Had the five parts of this long work been published as five separate novels- as it could well have been without giving room for any sense of being disjointed- part five would have got 5 stars, part one 3 stars and the rest no stars at all.
Part 1 describes the activities of three critics-two men and a woman- united in their common interest and adulation of a postwar German writer who goes by the surprising name , Benno von Archimboldi.Their common interest in literature develops into a common interest in sex amongst themselves.But the two male critics continue their friendship while each of them sleeps with the female critic to the knowledge of the other.They seem immune to natural jealousy. Is it because of their maturity or because their common interest in Archimboldi overrides all petty feelings? At one point they even suggest a menage a trois!.Ultimately, the two male critics go to Mexico in the hope that they will be able to meet Archimboldi face to face.
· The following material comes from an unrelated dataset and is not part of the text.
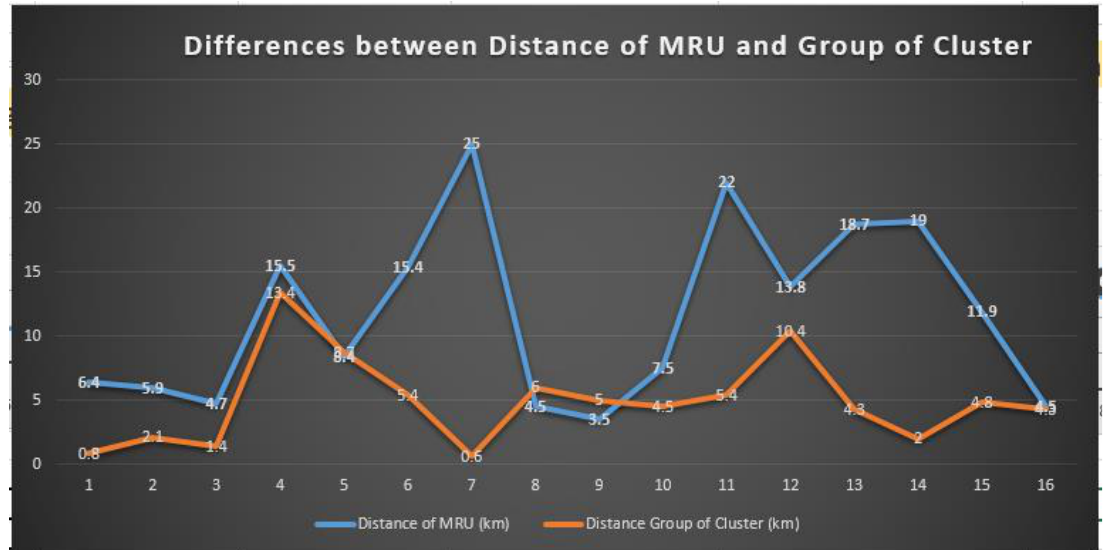
Figure10 Graph differences between distance of MRU and Group of Cluster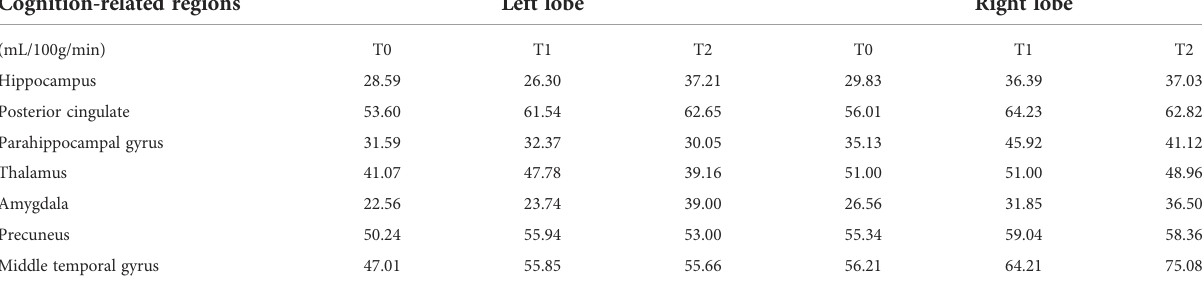
TABLE 2 Cerebral blood fl ow follow-up. Cognition-related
Part 4 is nearly 300 pages long and gives details of the many women killed at Santa Teresa close to the U.S.-Mexican border. Most of the women killed were prostitutes and all most all of them had been raped and strangled.Bolano's description of how the corpses were dressed is complete. But this part contributes nothing vital to Archimboldi's story except through Klaus Haas who is arrested as a suspect killer.
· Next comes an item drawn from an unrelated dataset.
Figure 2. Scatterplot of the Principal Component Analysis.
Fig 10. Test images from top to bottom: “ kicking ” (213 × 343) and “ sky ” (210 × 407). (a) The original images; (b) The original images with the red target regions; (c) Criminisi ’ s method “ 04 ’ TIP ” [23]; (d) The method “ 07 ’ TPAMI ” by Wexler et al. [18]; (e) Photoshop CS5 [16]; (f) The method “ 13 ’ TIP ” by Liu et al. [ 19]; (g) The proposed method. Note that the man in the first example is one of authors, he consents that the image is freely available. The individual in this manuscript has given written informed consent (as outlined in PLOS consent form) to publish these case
Part 5 is the best of 2666.The reclusive dreamer, Hans Reiter, becomes a war hero and finally finds his metier as Archimboldi.He is in the German advance into Russia, sees his comrades killed in the fight,is himself wounded seriously. While recuperating he comes across the diary of the Russian Ansky and learns how Ivanov first feted as a writer in the early of years of the Soviet Revolution, was killed in the purge of 1936 because his work was thought suspect by the powers that be. So, Reiter, presumably, understands that the Soviet power structure was as ruthless as Nazism.Interestingly, Reiter claims to have strangled Leo Sammer, a German civil servant, who confessed to having killed several Jews on orders from above. Perhaps because as a civil servant Sammer might have escaped the dragnet cast by the allies to catch perpetrators of atrocities Reiter metes out unilateral justice! Part 5 shows the horrors of war on the eastern front, the indiscipline of defeat and the total loss of moral values leading to the crucifixion of the commander of the defeated division.Bolano indulges in digressions with sentences Proustian in length though not equally involved. He gives a non-Homeric lineage to Ulysees saying he is the son of Sisyphus. Such digressions detract from the flow of the work.
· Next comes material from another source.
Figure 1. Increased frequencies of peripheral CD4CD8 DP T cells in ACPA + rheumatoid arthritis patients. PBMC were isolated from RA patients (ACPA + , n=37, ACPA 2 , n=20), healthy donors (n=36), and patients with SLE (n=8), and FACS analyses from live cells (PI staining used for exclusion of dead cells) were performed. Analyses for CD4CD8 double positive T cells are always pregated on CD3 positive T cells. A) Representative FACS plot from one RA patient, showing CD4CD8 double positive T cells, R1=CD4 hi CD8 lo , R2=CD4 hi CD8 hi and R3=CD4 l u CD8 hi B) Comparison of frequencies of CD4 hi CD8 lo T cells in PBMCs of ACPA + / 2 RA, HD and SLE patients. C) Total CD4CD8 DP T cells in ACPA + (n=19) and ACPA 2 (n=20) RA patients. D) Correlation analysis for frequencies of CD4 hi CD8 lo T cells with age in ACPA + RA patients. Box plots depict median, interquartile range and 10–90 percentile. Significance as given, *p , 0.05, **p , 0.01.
Klaus Hans, the suspect serial Killer of Mexico is revealed to be Archimboldi's nephew who is persuaded by his sister to go to Mexico to assist in Hans' defence. And thus the murders in Mexico become the coalescing point for 2666.B.T.Sampath

Book Review: HIGH IQ NEEDED
Summary: 1 Stars

I bought this book based on reviews, big mistake this time. I spent most of my time looking up defintions to 100's of words. I hated the spewing of authors I'd never heard of. The writing or words are geared towards intellectuals. I haven't even finished this book, I can't seem to get past the long winded boring little stories leading me somewhere in the slowest pace possible to nowhere. Maybe I'll get around to finishing it, but based on the 1 star reviews, I may not end up enjoying this book at all, even in some of the 4 star reviews they claim this book is more for academics or writers interested in the creative processes. BORING

Book Review: Hard Read, Not My Style
Summary: 2 Stars

I was very excited about the reviews both on Amazon and in other various places. I was excited to explore an author from a different country. I could not get past the first part of the book. It was interesting. Bolano does an amazing job of developing each character. I could not follow the plot very well. It is very possible that it is just not my style. It was a very slow read and difficult to understand. If you are new to Bolano and are looking for a new type of read, I would probably steer clear. I'm sure for Bolano fans this book is a masterpiece, but to the outsiders, it may be the opposite.